Along with USS Solace (AH-5), the Relief was one of two hospital ships in commission at the start of World War II. Over the course of her wartime service she would admit some 16,159 patients and evacuate over 10,000 wounded from campaigns in Guadalcanal, Tarawa, Peleliu, Saipan-Tinian, and Okinawa. Her five battle stars were the second most of any hospital ship in World War II (surpassed only by the well-travelled Solace).
At the end of hostilities, USS Relief took part in the massive repatriation of American POWs and then serve as a stationary hospital for the 1st Marine Division at Taku, China.

On February 28, 1946 she returned to Norfolk, Va. remaining in service until being decommissioned on July 19, 1946. Her nearly 26 years in commission was a record for hospital ships until finally surpassed by USNS Mercy (T-AH-19) and USNS Comfort (T-AH-20) in 2003.

Sources.
Johnson, Lucius. “The Fleet Hospital Ship.” United States Naval Institute Proceedings, Vol. 63, No. 9, September 1937.

Johnson, Lucius.

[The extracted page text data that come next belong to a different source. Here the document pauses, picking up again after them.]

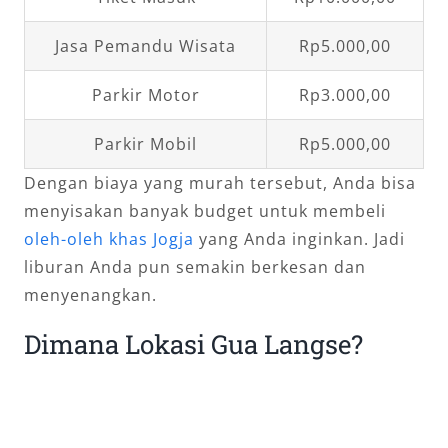
Jasa Pemandu Wisata
Rp5.000,00
Parkir Motor
Rp3.000,00
Parkir Mobil
Rp5.000,00
Dengan biaya yang murah tersebut, Anda bisa
menyisakan banyak budget untuk membeli
oleh-oleh khas Jogja
yang Anda inginkan. Jadi
liburan Anda pun semakin berkesan dan
menyenangkan.
Dimana Lokasi Gua Langse?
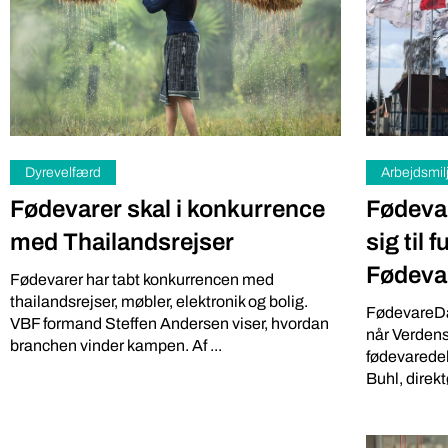
Fødevarer. Ha
VBF) og LandboUngdom vil skabe grobund for
samarbejde på tværs ...
Dyrevelfærd
Arbejdsmil
Fødevarer skal i konkurrence
Fødevar
med Thailandsrejser
sig til
Fødeva
Fødevarer har tabt konkurrencen med
thailandsrejser, møbler, elektronik og bolig.
FødevareDanm
VBF formand Steffen Andersen viser, hvordan
når Verdens
branchen vinder kampen. Af ...
fødevaredeba
Buhl, direktør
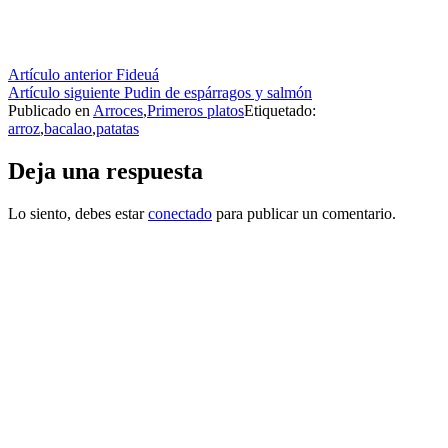
Seguir
Artículo anterior
Fideuá
Artículo siguiente
Pudin de espárragos y salmón
leyendo
Publicado en
Arroces
,
Primeros platos
Etiquetado:
arroz
,
bacalao
,
patatas
Deja una respuesta
Lo siento, debes estar
conectado
para publicar un comentario.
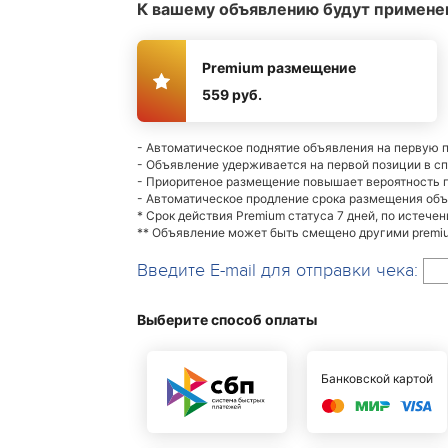
К вашему объявлению будут примене
Premium размещение
559 руб.
- Автоматическое поднятие объявления на первую 
- Объявление удерживается на первой позиции в с
- Приоритеное размещение повышает вероятность
- Автоматическое продление срока размещения об
* Срок действия Premium статуса 7 дней, по истече
** Объявление может быть смещено другими premiu
Введите E-mail для отправки чека:
Выберите способ оплаты
Банковской картой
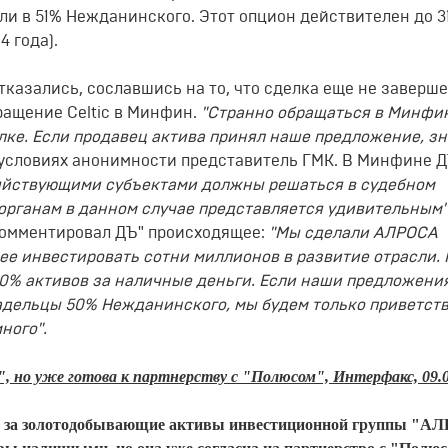
оли в 51% Нежданинского. Этот опцион действителен до 3
4 года).
казались, сославшись на то, что сделка еще не заверше
ращение Сеltiс в Минфин.
"Странно обращаться в Минфин
лке. Если продавец актива принял наше предложение, зн
 условиях анонимности представитель ГМК. В Минфине Д
яйствующими субъектами должны решаться в судебном
органам в данном случае представляется удивительным"
окомментировал ДЪ" происходящее:
"Мы сделали АЛРОСА
е инвестировать сотни миллионов в развитие отрасли.
00% активов за наличные деньги. Если наши предложени
ладельцы 50% Нежданинского, мы будем только приветст
ного".
, но уже готова к партнерству с "Полюсом", Интерфакс, 09.0
ься за золотодобывающие активы инвестиционной группы "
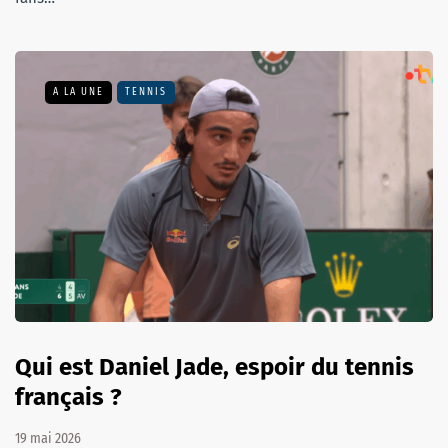
A LA UNE
TENNIS
Qui est Daniel Jade, espoir du tennis
français ?
19 mai 2026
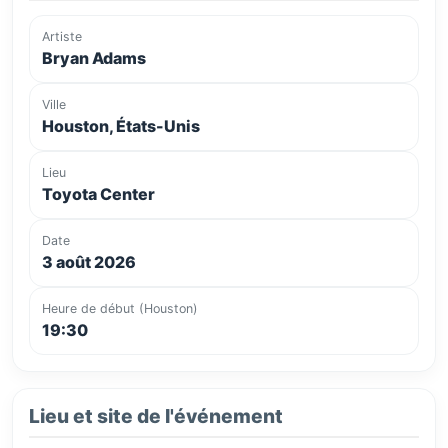
Artiste
Bryan Adams
Ville
Houston, États-Unis
Lieu
Toyota Center
Date
3 août 2026
Heure de début (Houston)
19:30
Lieu et site de l'événement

Memoranda for the Bureau of Construction and Repair, 1 June 1915. Johnson Collection. BUMED Archives.

Johnson, Lucius. “The Story of Our Hospital Ships.” The Red Cross Courier. July 1937.

McElliott, Mary. “A Visit Aboard the Hospital Ship USS Relief.” Our Navy. Mid-July, 1936.

Massman, Emory A. Hospital Ships of World War II. An Illustrated Reference. Jefferson, NC: McFarland & CO., Inc, Publishers, 1999.